Work order — In the copy, leave out the pictures and repeat all records exactly.

(Excerpts from a dataset)
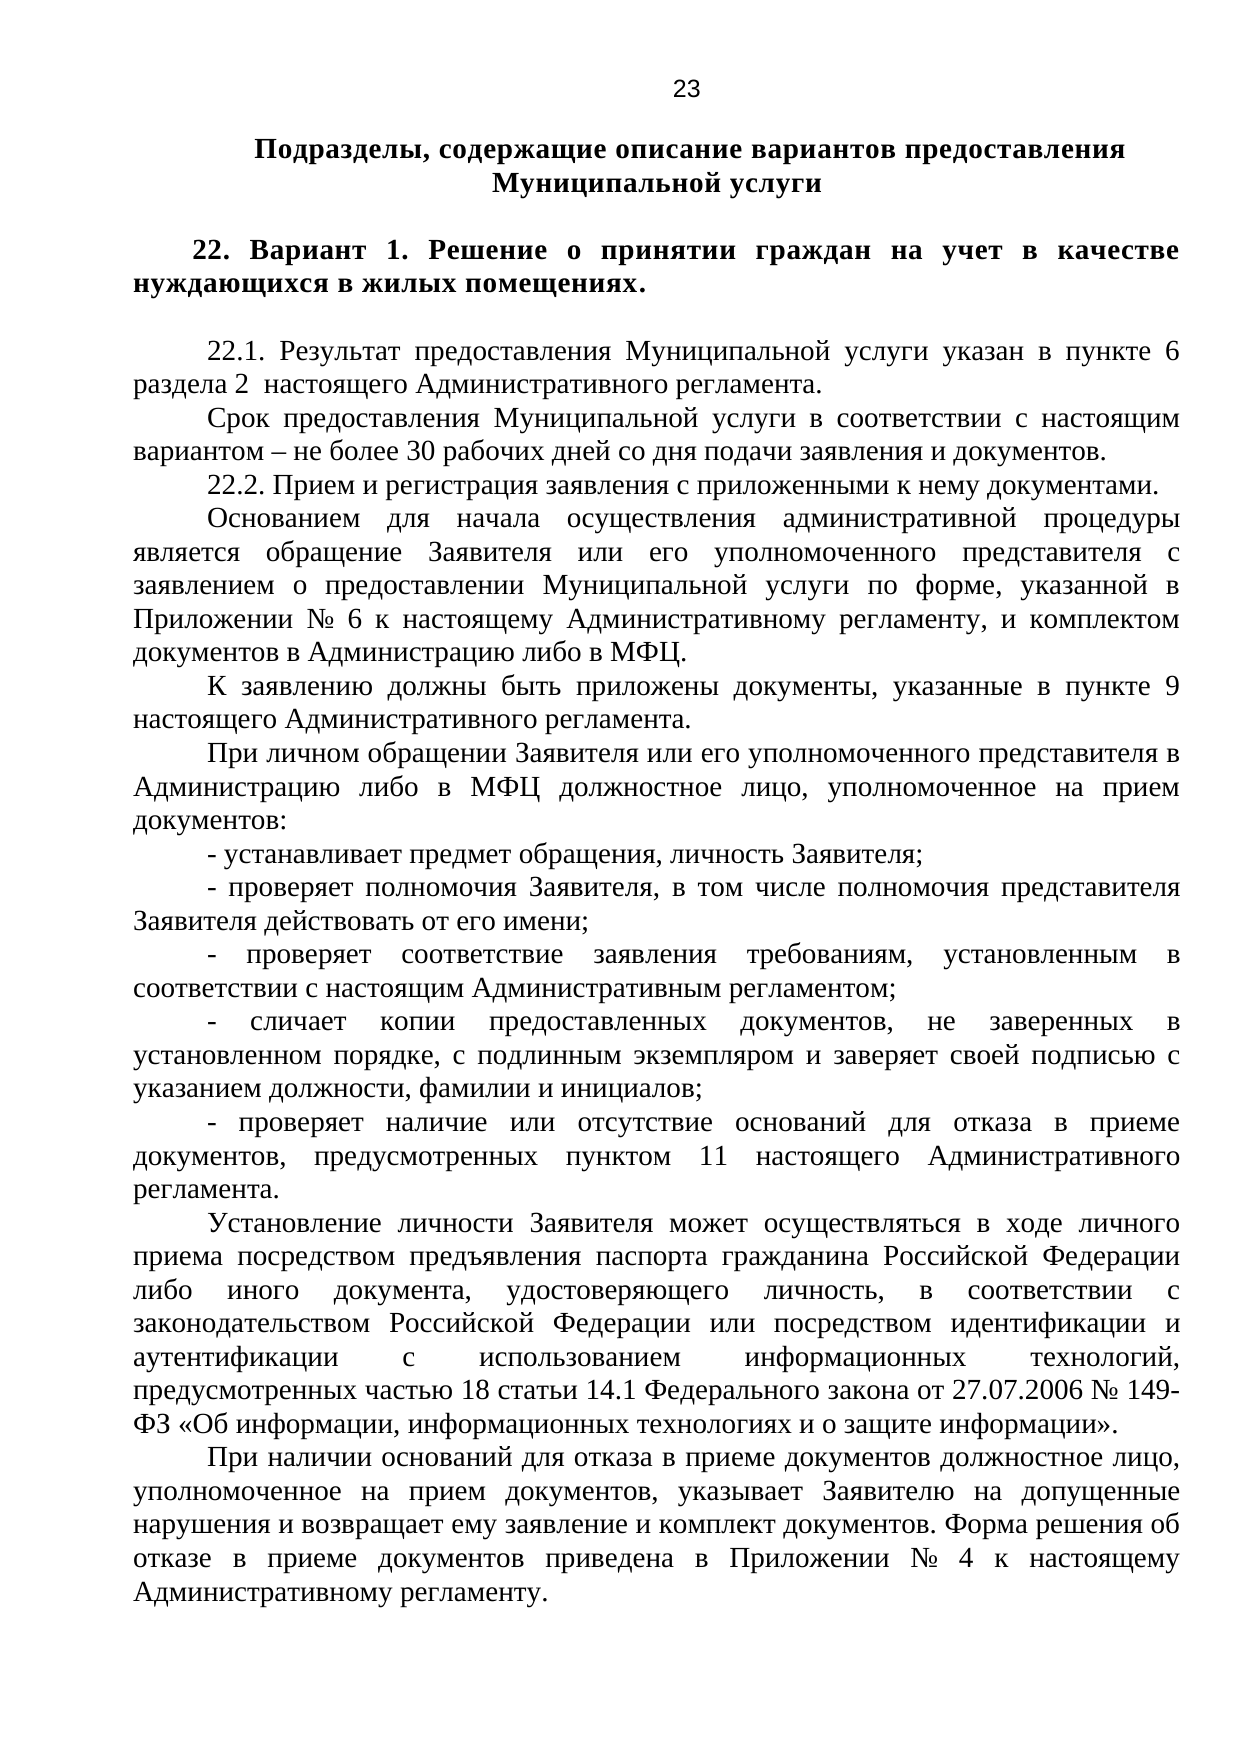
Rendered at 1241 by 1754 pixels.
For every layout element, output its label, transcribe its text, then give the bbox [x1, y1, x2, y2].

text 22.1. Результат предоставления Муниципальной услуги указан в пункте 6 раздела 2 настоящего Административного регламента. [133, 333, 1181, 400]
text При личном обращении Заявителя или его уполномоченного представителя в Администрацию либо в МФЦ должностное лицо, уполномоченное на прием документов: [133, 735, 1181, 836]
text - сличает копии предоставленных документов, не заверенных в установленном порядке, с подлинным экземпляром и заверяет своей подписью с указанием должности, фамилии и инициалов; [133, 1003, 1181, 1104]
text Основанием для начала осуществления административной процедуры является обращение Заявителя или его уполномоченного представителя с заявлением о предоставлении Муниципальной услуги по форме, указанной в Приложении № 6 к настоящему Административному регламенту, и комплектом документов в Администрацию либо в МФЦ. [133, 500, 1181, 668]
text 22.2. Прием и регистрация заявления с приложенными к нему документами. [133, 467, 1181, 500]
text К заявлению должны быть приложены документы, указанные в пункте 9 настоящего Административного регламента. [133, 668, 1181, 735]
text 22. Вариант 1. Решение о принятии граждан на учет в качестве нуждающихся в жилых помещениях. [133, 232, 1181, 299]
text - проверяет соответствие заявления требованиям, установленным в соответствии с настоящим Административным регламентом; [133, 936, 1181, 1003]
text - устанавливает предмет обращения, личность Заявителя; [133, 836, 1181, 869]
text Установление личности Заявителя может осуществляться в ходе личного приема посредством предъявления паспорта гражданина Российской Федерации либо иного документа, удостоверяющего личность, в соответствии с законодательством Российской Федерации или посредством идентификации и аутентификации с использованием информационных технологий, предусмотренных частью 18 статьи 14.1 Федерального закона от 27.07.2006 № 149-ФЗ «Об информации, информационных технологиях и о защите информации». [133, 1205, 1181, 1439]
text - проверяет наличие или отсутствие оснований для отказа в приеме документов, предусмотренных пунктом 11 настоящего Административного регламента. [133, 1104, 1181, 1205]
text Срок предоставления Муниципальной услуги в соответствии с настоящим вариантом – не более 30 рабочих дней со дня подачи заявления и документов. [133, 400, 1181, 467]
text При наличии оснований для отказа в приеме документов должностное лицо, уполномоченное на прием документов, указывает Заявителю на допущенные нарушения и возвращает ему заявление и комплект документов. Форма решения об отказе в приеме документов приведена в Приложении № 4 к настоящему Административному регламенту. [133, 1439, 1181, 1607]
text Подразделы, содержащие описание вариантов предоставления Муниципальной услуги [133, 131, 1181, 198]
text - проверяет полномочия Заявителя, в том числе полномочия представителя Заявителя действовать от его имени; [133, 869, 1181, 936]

Response to this exercise —
Rendered at 1241 by 1754 pixels.
For every layout element, output its label, transcribe its text, then give the bbox [x1, y1, x2, y2].

text 22.1. Результат предоставления Муниципальной услуги указан в пункте 6 раздела 2 настоящего Административного регламента. [133, 333, 1181, 400]
text При личном обращении Заявителя или его уполномоченного представителя в Администрацию либо в МФЦ должностное лицо, уполномоченное на прием документов: [133, 735, 1181, 836]
text - сличает копии предоставленных документов, не заверенных в установленном порядке, с подлинным экземпляром и заверяет своей подписью с указанием должности, фамилии и инициалов; [133, 1003, 1181, 1104]
text Основанием для начала осуществления административной процедуры является обращение Заявителя или его уполномоченного представителя с заявлением о предоставлении Муниципальной услуги по форме, указанной в Приложении № 6 к настоящему Административному регламенту, и комплектом документов в Администрацию либо в МФЦ. [133, 500, 1181, 668]
text 22.2. Прием и регистрация заявления с приложенными к нему документами. [133, 467, 1181, 500]
text К заявлению должны быть приложены документы, указанные в пункте 9 настоящего Административного регламента. [133, 668, 1181, 735]
text 22. Вариант 1. Решение о принятии граждан на учет в качестве нуждающихся в жилых помещениях. [133, 232, 1181, 299]
text - проверяет соответствие заявления требованиям, установленным в соответствии с настоящим Административным регламентом; [133, 936, 1181, 1003]
text - устанавливает предмет обращения, личность Заявителя; [133, 836, 1181, 869]
text Установление личности Заявителя может осуществляться в ходе личного приема посредством предъявления паспорта гражданина Российской Федерации либо иного документа, удостоверяющего личность, в соответствии с законодательством Российской Федерации или посредством идентификации и аутентификации с использованием информационных технологий, предусмотренных частью 18 статьи 14.1 Федерального закона от 27.07.2006 № 149-ФЗ «Об информации, информационных технологиях и о защите информации». [133, 1205, 1181, 1439]
text - проверяет наличие или отсутствие оснований для отказа в приеме документов, предусмотренных пунктом 11 настоящего Административного регламента. [133, 1104, 1181, 1205]
text Срок предоставления Муниципальной услуги в соответствии с настоящим вариантом – не более 30 рабочих дней со дня подачи заявления и документов. [133, 400, 1181, 467]
text При наличии оснований для отказа в приеме документов должностное лицо, уполномоченное на прием документов, указывает Заявителю на допущенные нарушения и возвращает ему заявление и комплект документов. Форма решения об отказе в приеме документов приведена в Приложении № 4 к настоящему Административному регламенту. [133, 1439, 1181, 1607]
text Подразделы, содержащие описание вариантов предоставления Муниципальной услуги [133, 131, 1181, 198]
text - проверяет полномочия Заявителя, в том числе полномочия представителя Заявителя действовать от его имени; [133, 869, 1181, 936]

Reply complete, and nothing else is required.